Slender- Time on Earth LP

$15.00

From the second “Time On Earth” came clobbering we were transported back to the dilapidated, wall-crawling psychedelia that we NEVER saw coming on their five track 7” for LVEUM back in 2017, getting us all fired up that such a potent cerebral secretion was no one-off and that our beloved Slender would not fall under the axe of Paco’s oft-heralded - “Mate, ANYONE can make a good single” -mantra! Spirits rejoice!
Lean, concise, often juxtaposed songs and interludes are deftly thatched together to make up the majority of Side A, with dense, drowning-world electronics on tracks like “Heavy Weather” clearing the skies for jovial, anthems of the Anthropocene like “New Country” (which for us totally rings the same joyous bells as Yuzo Iwata’s “Gigolo”!!) and the grittier, barnacled basement etherea of “Sleep The Trees”.
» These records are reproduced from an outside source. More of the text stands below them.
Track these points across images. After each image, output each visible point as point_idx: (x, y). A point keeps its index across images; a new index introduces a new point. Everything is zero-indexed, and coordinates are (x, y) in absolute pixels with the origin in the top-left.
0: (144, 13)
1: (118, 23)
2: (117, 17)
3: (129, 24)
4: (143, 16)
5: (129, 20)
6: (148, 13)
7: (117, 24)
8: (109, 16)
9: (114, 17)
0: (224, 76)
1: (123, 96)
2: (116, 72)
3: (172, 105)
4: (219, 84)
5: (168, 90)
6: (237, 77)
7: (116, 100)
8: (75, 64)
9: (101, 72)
The restrained fury in the opening minutes of Side B initially recall the slow-stirring storm clouds that cast shadows on that Blodarna 7”, the thought of seeking shelter only arising as proceedings are escalated into that which is more akin to hearing Amon Duul perform kali-ma on the guys from Pelt in some subterranean death church! The closing triptych of “So”, “Far” and “Down” tunnels downward and takes place as some sorta on-acid-and-caught-in-earthquake rite, that sees the volcanic pounding intensify and whatever THAT sound is (bass guitar?? some demonic synthesiser??!) begin to envelop everything like the swelling of oblivion - any brief interval between tracks serving only as a moment to observe your own mind try to scramble it’s way out of the slowly opening sinkhole.
Bonkers. Channels the same wild and earthy desire for experimentation as such un-pinnable, sleeping giants as Blumen Des Exotischen Eises, The Fates or Moolah. No idea how the inhabitants of earth will express amazement / bewilderment in thirty years time but can imagine some archival psychopath or discogs dweeb digging this one up and ripping a righteous WHAT THE FUCK. (low company)
Time On Earth cover art by Emil Bognar Nasdor with 8 page booklet by Eugene Terry and A2 poster designed by Keegan Dakkar.